Ein wichtiger Schritt war dabei zum Beispiel die enge Zusammenarbeit mit unseren Partnern Rodenstock und Zeiss. Durch die Einführung der Fernformrandung konnten wir unsere Prozesse erheblich optimieren und wertvolle Zeit sparen. Zusätzlich dazu haben wir stark in die Digitalisierung investiert, beispielsweise in unseren Glasberater. Auch dadurch arbeiten wir mittlerweile komplett papierlos. Das spart nicht nur Zeit, sondern macht uns auch umweltfreundlicher und ermöglicht zudem eine bessere Kontrolle und Verwaltung unserer Prozesse.

Sie sprechen die Digitalisierung an, welche Rolle spielen generell technologische Lösungen bei der Anpassung an das neue Arbeitszeitmodell?

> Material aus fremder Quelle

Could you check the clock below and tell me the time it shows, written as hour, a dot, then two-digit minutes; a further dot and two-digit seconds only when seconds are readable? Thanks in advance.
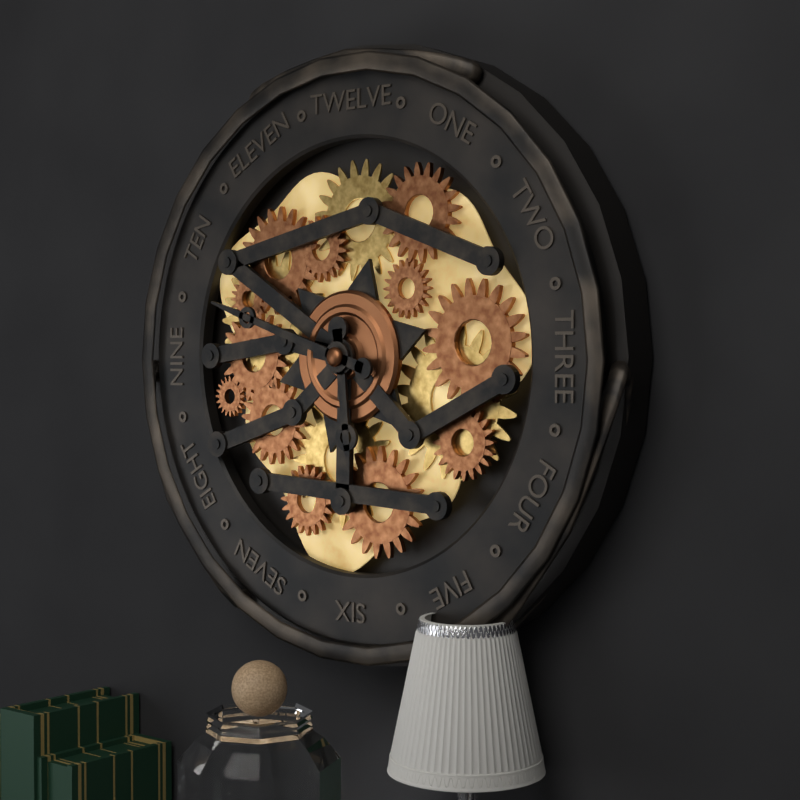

Hahne: Die Digitalisierung spielt für uns bei allen Prozessen eine entscheidende Rolle. Seit 2021 wird das gesamte Personalmanagement komplett digital abgebildet. Diese Implementierung hat uns einen bedeutenden Vorteil verschafft, indem sie uns professionell, flexibel und wirtschaftlich effizient aufgestellt hat. Und sie hat uns nun ermöglicht, die Vier-Tage-Woche genau so individuell und maßgeschneidert umzusetzen, wie unseren Mitarbeitern gebührt. Nun arbeiten wir an einer neuen Mitarbeiter-App, welche die Kommunikation in unserem Franchisesystem so einfach und direkt wie nie macht.


Das Interview führte Dagmar Schwall.